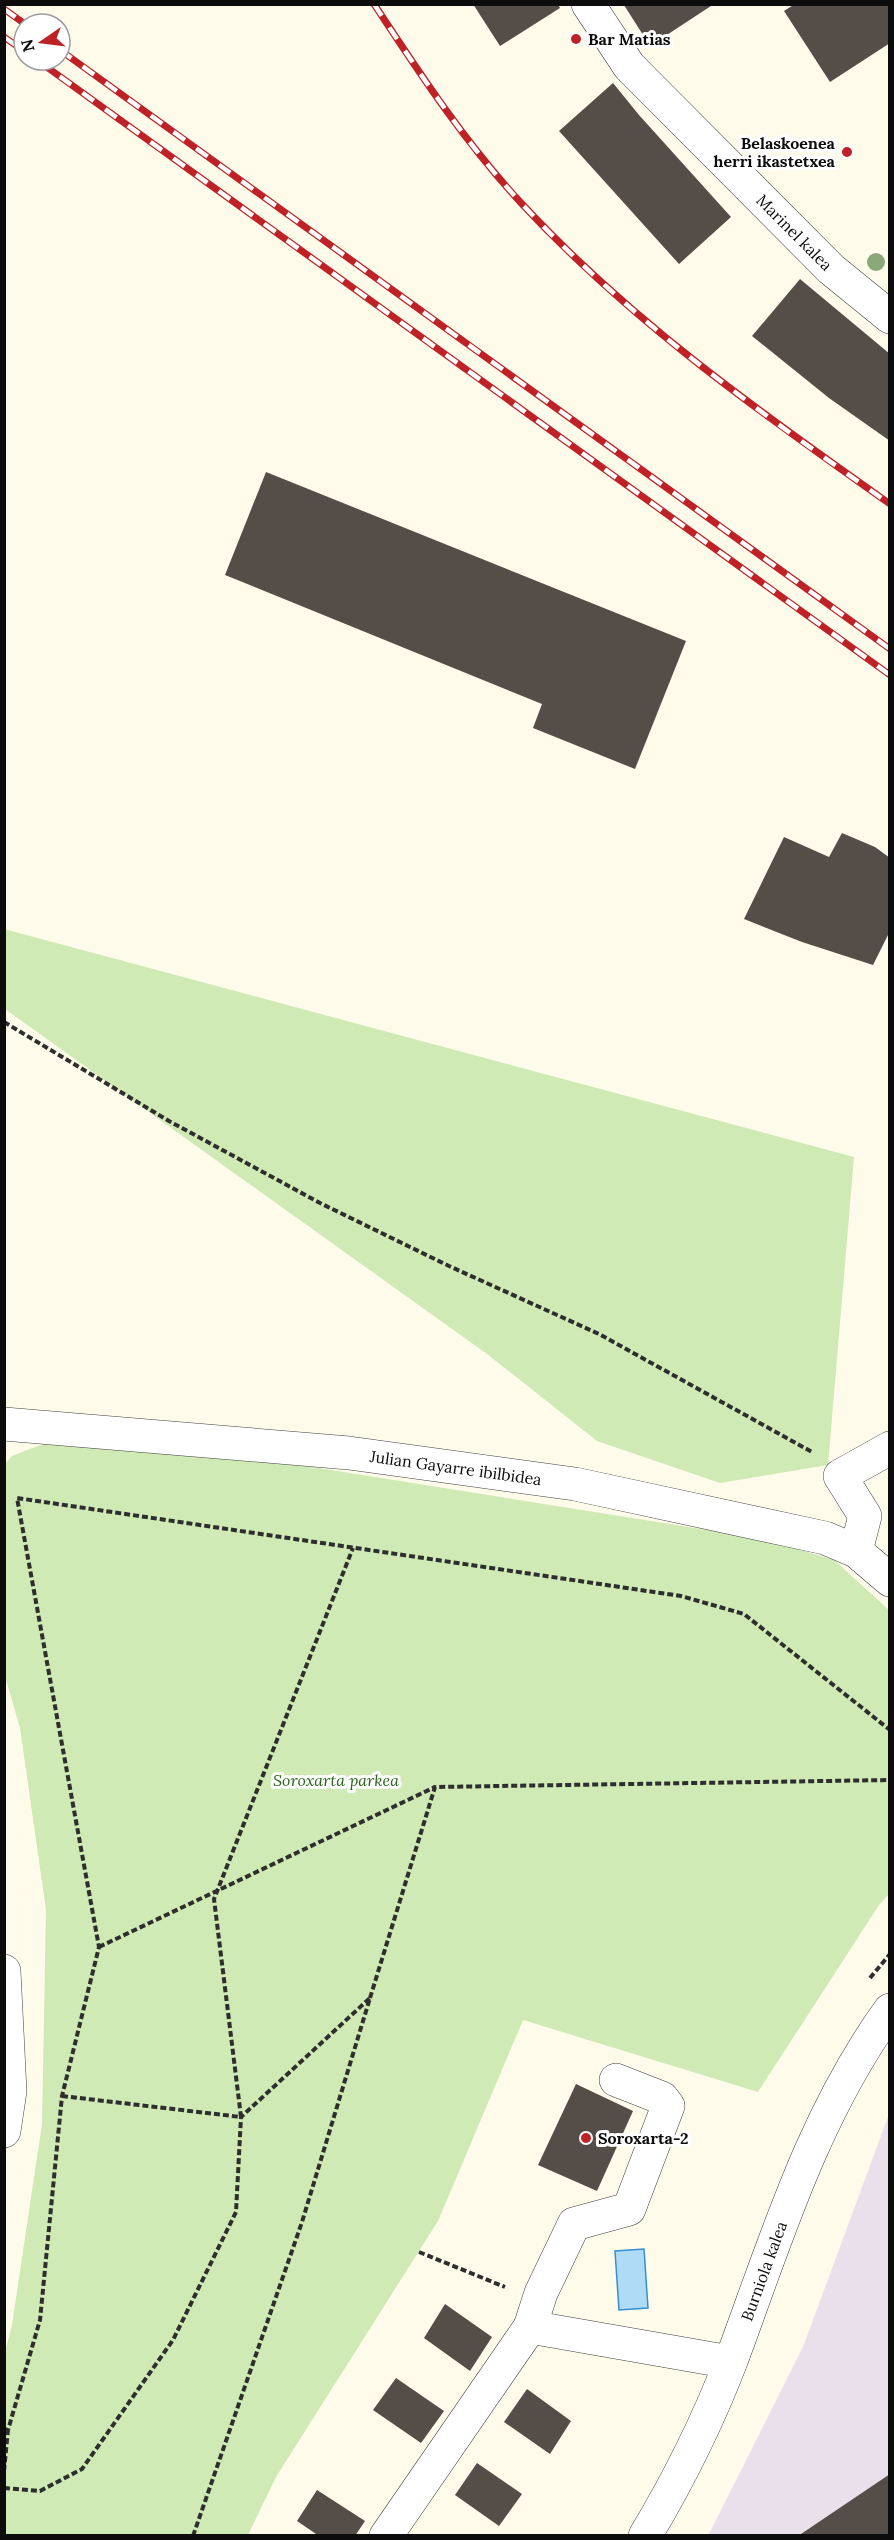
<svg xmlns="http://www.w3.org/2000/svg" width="894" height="2540" font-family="Lora,serif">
  <rect width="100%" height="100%" fill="#fffbeb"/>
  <polygon fill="#eae0eb" points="889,2114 889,2535 708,2536 803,2347"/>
  <g fill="#cfeab4">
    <polygon points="4,929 854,1157 828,1465 720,1483 597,1441 487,1354 5,1009"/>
    <polygon points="61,1437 199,1449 764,1539 834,1560 889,1610 889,1894 879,1905 758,2092 523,2020 438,2221 276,2477 248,2535 5,2535 5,2352 12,2325 42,2124 46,1910 20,1728 5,1676 4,1465 12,1456"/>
  </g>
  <polygon fill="#afdbf7" stroke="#3490d0" stroke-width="1.5" points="644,2249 648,2308 619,2310 615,2251"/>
  <g fill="#554d48">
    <polygon points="473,4 558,4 560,8 500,46"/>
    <polygon points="626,4 714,4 650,46 624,5"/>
    <polygon points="795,4 890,4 890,43 830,82 784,11"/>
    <polygon points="613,83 639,115 731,217 679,264 559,131"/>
    <polygon points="800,279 890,354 890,441 829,398 752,336"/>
    <polygon points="266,472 686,641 635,769 533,728 542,704 225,575"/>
    <polygon points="842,833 875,847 890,858 890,931 873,965 802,942 744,919 784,837 829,857"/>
    <polygon points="576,2084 633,2111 597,2191 538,2165"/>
    <polygon points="445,2304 492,2337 470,2371 424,2338"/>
    <polygon points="396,2378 444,2411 421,2443 373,2410"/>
    <polygon points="527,2389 571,2421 550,2454 504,2422"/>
    <polygon points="477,2463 522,2494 499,2526 455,2495"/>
    <polygon points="890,2474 890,2536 798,2536"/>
    <polygon points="317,2490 365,2521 355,2536 319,2536 297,2521"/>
  </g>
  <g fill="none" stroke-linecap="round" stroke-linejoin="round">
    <g stroke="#3f3f3f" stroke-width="34">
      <g id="minor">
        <path id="s1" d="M588 4 629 66 831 269 890 317"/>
        <path id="s2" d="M4 1424 349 1453 575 1484 825 1538 856 1551 890 1580"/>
        <polyline points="856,1551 865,1516 840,1476 890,1448"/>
        <polyline points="4,1971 10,2091 4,2131"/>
        <polyline points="530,2327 541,2293 574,2224 629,2209 668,2106 662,2098 616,2080"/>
        <polyline points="386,2536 530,2327 730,2362"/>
        <path id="s3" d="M645 2536C678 2481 708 2421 731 2361 776 2240 813 2116 890 2010"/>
      </g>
    </g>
    <g stroke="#2e2e2e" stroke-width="4" stroke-dasharray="6 3" stroke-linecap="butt">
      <polyline points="4,1022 169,1121 320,1203 449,1266 599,1334 812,1452"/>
      <polyline points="99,1947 435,1787"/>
      <polyline points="870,1978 890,1954"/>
      <polyline points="370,1998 435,1787 890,1780"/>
      <polyline points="62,2096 241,2117 214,1899 353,1548"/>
      <polyline points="419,2252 505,2287"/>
      <polyline points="4,2429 8,2430 40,2320 62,2096 99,1947 17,1498 681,1596 744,1614 890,1730"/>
      <polyline points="4,2471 8,2430"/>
      <polyline points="4,2488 40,2491 82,2469 173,2340 236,2212 241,2117 370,1998 302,2222 193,2536"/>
    </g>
    <use href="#minor" stroke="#fff" stroke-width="33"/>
    <g stroke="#be2227" stroke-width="7">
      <g id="rail">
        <path d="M374 4C420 74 466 144 523 205 631 321 761 413 890 504"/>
        <polyline points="4,9 25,24"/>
        <polyline points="4,37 24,51"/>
        <polyline points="60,50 890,649"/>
        <polyline points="37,60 890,675"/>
      </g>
    </g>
    <use href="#rail" stroke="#fff" stroke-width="4.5" stroke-dasharray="14" stroke-linecap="butt"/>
  </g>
  <circle fill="#8aa879" cx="876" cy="262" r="9"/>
  <g fill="#be2227" stroke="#fff" stroke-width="2">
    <circle cx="576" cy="39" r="6"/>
    <circle cx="847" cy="152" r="6"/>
    <circle cx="586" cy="2138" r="6"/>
  </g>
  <g text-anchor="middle" stroke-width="6" stroke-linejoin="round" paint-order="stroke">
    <g font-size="16" font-weight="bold" fill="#0c0c0c" stroke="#fff" text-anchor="start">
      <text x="588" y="45">Bar Matias</text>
      <text x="835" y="149" text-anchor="end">Belaskoenea<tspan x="835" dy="18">herri ikastetxea</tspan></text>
      <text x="598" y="2144">Soroxarta-2</text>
    </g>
    <g font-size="16" fill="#0c0c0c" stroke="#fff">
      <text dy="6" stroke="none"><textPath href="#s1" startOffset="309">Marinel kalea</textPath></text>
      <text dy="6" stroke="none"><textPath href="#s2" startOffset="454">Julian Gayarre ibilbidea</textPath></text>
      <text dy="6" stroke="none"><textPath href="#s3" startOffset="291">Burniola kalea</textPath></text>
    </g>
    <g font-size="16" font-style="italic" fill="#2a651b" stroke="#fff">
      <text x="336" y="1786">Soroxarta parkea</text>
    </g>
  </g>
  <rect width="894" height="2540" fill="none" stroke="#0c0c0c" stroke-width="12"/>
  <g transform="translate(42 42) rotate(256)"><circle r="28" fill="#ffffff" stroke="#9e9e9e" stroke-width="1.5"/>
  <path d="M0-4.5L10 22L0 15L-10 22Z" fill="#be2227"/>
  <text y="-9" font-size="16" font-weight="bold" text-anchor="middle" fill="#0c0c0c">N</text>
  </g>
</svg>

※ ※ ※

### EXERCISE BRIEF
Quote all the records verbatim, dropping any pictures from your copy.

### TASK SOLUTION
<svg xmlns="http://www.w3.org/2000/svg" width="894" height="2540" font-family="Lora,serif">
  <rect width="100%" height="100%" fill="#fffbeb"/>
  <polygon fill="#eae0eb" points="889,2114 889,2535 708,2536 803,2347"/>
  <g fill="#cfeab4">
    <polygon points="4,929 854,1157 828,1465 720,1483 597,1441 487,1354 5,1009"/>
    <polygon points="61,1437 199,1449 764,1539 834,1560 889,1610 889,1894 879,1905 758,2092 523,2020 438,2221 276,2477 248,2535 5,2535 5,2352 12,2325 42,2124 46,1910 20,1728 5,1676 4,1465 12,1456"/>
  </g>
  <polygon fill="#afdbf7" stroke="#3490d0" stroke-width="1.5" points="644,2249 648,2308 619,2310 615,2251"/>
  <g fill="#554d48">
    <polygon points="473,4 558,4 560,8 500,46"/>
    <polygon points="626,4 714,4 650,46 624,5"/>
    <polygon points="795,4 890,4 890,43 830,82 784,11"/>
    <polygon points="613,83 639,115 731,217 679,264 559,131"/>
    <polygon points="800,279 890,354 890,441 829,398 752,336"/>
    <polygon points="266,472 686,641 635,769 533,728 542,704 225,575"/>
    <polygon points="842,833 875,847 890,858 890,931 873,965 802,942 744,919 784,837 829,857"/>
    <polygon points="576,2084 633,2111 597,2191 538,2165"/>
    <polygon points="445,2304 492,2337 470,2371 424,2338"/>
    <polygon points="396,2378 444,2411 421,2443 373,2410"/>
    <polygon points="527,2389 571,2421 550,2454 504,2422"/>
    <polygon points="477,2463 522,2494 499,2526 455,2495"/>
    <polygon points="890,2474 890,2536 798,2536"/>
    <polygon points="317,2490 365,2521 355,2536 319,2536 297,2521"/>
  </g>
  <g fill="none" stroke-linecap="round" stroke-linejoin="round">
    <g stroke="#3f3f3f" stroke-width="34">
      <g id="minor">
        <path id="s1" d="M588 4 629 66 831 269 890 317"/>
        <path id="s2" d="M4 1424 349 1453 575 1484 825 1538 856 1551 890 1580"/>
        <polyline points="856,1551 865,1516 840,1476 890,1448"/>
        <polyline points="4,1971 10,2091 4,2131"/>
        <polyline points="530,2327 541,2293 574,2224 629,2209 668,2106 662,2098 616,2080"/>
        <polyline points="386,2536 530,2327 730,2362"/>
        <path id="s3" d="M645 2536C678 2481 708 2421 731 2361 776 2240 813 2116 890 2010"/>
      </g>
    </g>
    <g stroke="#2e2e2e" stroke-width="4" stroke-dasharray="6 3" stroke-linecap="butt">
      <polyline points="4,1022 169,1121 320,1203 449,1266 599,1334 812,1452"/>
      <polyline points="99,1947 435,1787"/>
      <polyline points="870,1978 890,1954"/>
      <polyline points="370,1998 435,1787 890,1780"/>
      <polyline points="62,2096 241,2117 214,1899 353,1548"/>
      <polyline points="419,2252 505,2287"/>
      <polyline points="4,2429 8,2430 40,2320 62,2096 99,1947 17,1498 681,1596 744,1614 890,1730"/>
      <polyline points="4,2471 8,2430"/>
      <polyline points="4,2488 40,2491 82,2469 173,2340 236,2212 241,2117 370,1998 302,2222 193,2536"/>
    </g>
    <use href="#minor" stroke="#fff" stroke-width="33"/>
    <g stroke="#be2227" stroke-width="7">
      <g id="rail">
        <path d="M374 4C420 74 466 144 523 205 631 321 761 413 890 504"/>
        <polyline points="4,9 25,24"/>
        <polyline points="4,37 24,51"/>
        <polyline points="60,50 890,649"/>
        <polyline points="37,60 890,675"/>
      </g>
    </g>
    <use href="#rail" stroke="#fff" stroke-width="4.5" stroke-dasharray="14" stroke-linecap="butt"/>
  </g>
  <circle fill="#8aa879" cx="876" cy="262" r="9"/>
  <g fill="#be2227" stroke="#fff" stroke-width="2">
    <circle cx="576" cy="39" r="6"/>
    <circle cx="847" cy="152" r="6"/>
    <circle cx="586" cy="2138" r="6"/>
  </g>
  <g text-anchor="middle" stroke-width="6" stroke-linejoin="round" paint-order="stroke">
    <g font-size="16" font-weight="bold" fill="#0c0c0c" stroke="#fff" text-anchor="start">
      <text x="588" y="45">Bar Matias</text>
      <text x="835" y="149" text-anchor="end">Belaskoenea<tspan x="835" dy="18">herri ikastetxea</tspan></text>
      <text x="598" y="2144">Soroxarta-2</text>
    </g>
    <g font-size="16" fill="#0c0c0c" stroke="#fff">
      <text dy="6" stroke="none"><textPath href="#s1" startOffset="309">Marinel kalea</textPath></text>
      <text dy="6" stroke="none"><textPath href="#s2" startOffset="454">Julian Gayarre ibilbidea</textPath></text>
      <text dy="6" stroke="none"><textPath href="#s3" startOffset="291">Burniola kalea</textPath></text>
    </g>
    <g font-size="16" font-style="italic" fill="#2a651b" stroke="#fff">
      <text x="336" y="1786">Soroxarta parkea</text>
    </g>
  </g>
  <rect width="894" height="2540" fill="none" stroke="#0c0c0c" stroke-width="12"/>
  <g transform="translate(42 42) rotate(256)"><circle r="28" fill="#ffffff" stroke="#9e9e9e" stroke-width="1.5"/>
  <path d="M0-4.5L10 22L0 15L-10 22Z" fill="#be2227"/>
  <text y="-9" font-size="16" font-weight="bold" text-anchor="middle" fill="#0c0c0c">N</text>
  </g>
</svg>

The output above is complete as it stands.